Following several innovations in the definition of money, the Inflation Targeting Framework provides a clearer path to price stability in Nigeria by anchoring expectations through explicit targets, supported by stronger institutions and transparent communication. The Central Bank of Nigeria will prioritise the price-based monetary policy tools, such as the Monetary Policy Rate (MPR), Open Market Operations and Standing Facilities Corridor to monitor and address price developments. The Bank's implementation of the framework will also align with global best practice through the use of forward guidance and macroprudential tools to enhance policy credibility and effectiveness.

The Bank’s phased approach to the transition will entail a preparatory phase, design and development phase, implementation, as well as a post-implementation phase.

Other Monetary Policy Reforms

In preparation for the transition to Inflation Targeting, the Central Bank of Nigeria has implemented a series of reforms and policy measures to achieve its broad monetary policy objectives. Since 2024, the key monetary policy reforms of the Bank include:

  • Roll-Back on Quasi-Fiscal Operations: The Bank instituted a gradual but deliberate pull-back from direct development financing and re-invigorated its focus on its core mandate of monetary and price stability through orthodox monetary policy.
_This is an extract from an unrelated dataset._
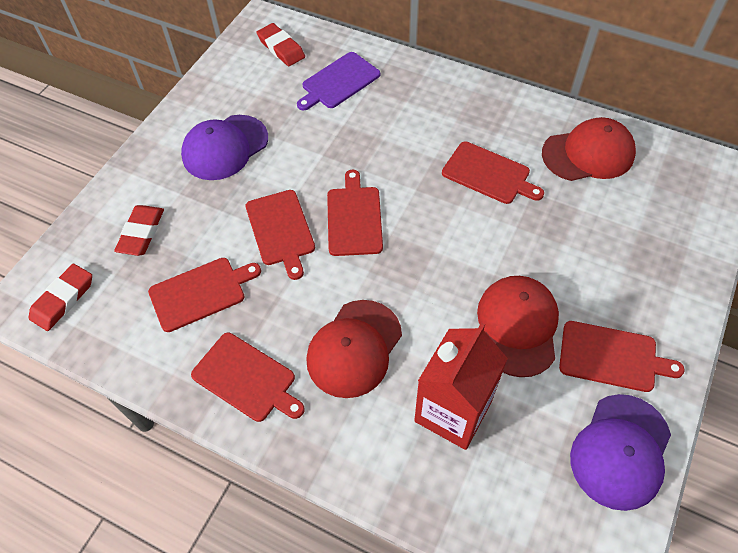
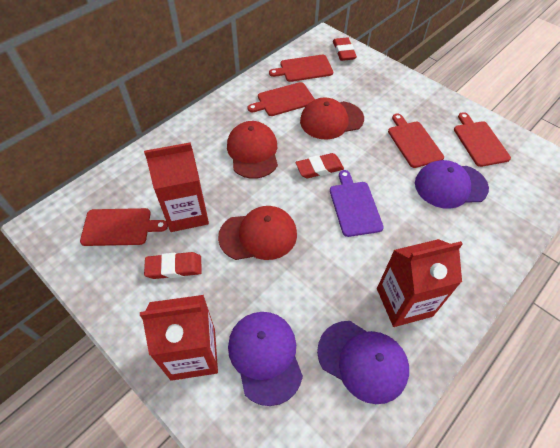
purple cap: 2 -> 3
red carton: 1 -> 3
red cutting board: 6 -> 5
This is in line with the management’s commitment to stabilise the economy and foster sustainable growth.
  • Cessation of budget deficit financing beyond the statutory limit.
  • Monetary-Fiscal Policy Coordination: Monetary and fiscal policy co-ordination remains essential for long-term planning and sustained economic stability. The Bank also recognises the important and complementary role of fiscal policy in the successful implementation of the Inflation Targeting Framework. Accordingly, the Bank has continued to work closely with the fiscal authority, reflecting a unified commitment by both policy institutions to the objective of price stability.
  • More Effective Liquidity Management: The Bank continued to fine-tune its liquidity management tools to moderate money supply growth, ensure monetary policy effectiveness and ultimately moderate inflationary pressures.
  • Foreign Exchange Market Reforms: Reforms have been ongoing to drive the unification of multiple FX windows under a transparent willing buyer, willing seller system. To this end, the Bank introduced the FXCode and the Bloomberg B-Matching platform to improve transparency and price discovery. In addition, the Electronic Foreign Exchange Matching System (EFEMS) was implemented to ensure transparency, fair and efficient FX trading, to minimise counterparty risk and ensure compliance with CBN regulations. Verified FX backlogs were cleared, and a phased exit strategy implemented. The Bank has also overhauled the Bureau de Change framework, liberalised remittance operations, removed FX access restrictions on the “43 items”, and streamlined documentation for trade flows. Collectively, these reforms are restoring credibility, stability and deepening the FX market, to promote macroeconomic stability.
  • Monetary Policy Communication: The Bank has developed an all-inclusive strategy to strengthen the communication of its policy decisions. It seeks to enhance credibility & transparency, reduce uncertainties and build confidence in the Bank’s policies as well as maintain the integrity of monetary policy implementation. The new strategy includes a broad-based public engagement framework on monetary policy matters, which serves as a vehicle for regular engagements with stakeholders in the economy. In addition to conventional social media channels such as Facebook, Twitter, Instagram, and LinkedIn, the Bank has employed alternative platforms to engage more effectively with the public. To further ensure inclusivity and national reach, the strategy incorporates communication in Nigeria’s three major languages comprising Hausa, Yoruba, and Igbo as well as Pidgin English, thereby broadening access and fostering greater understanding of monetary policy across diverse communities.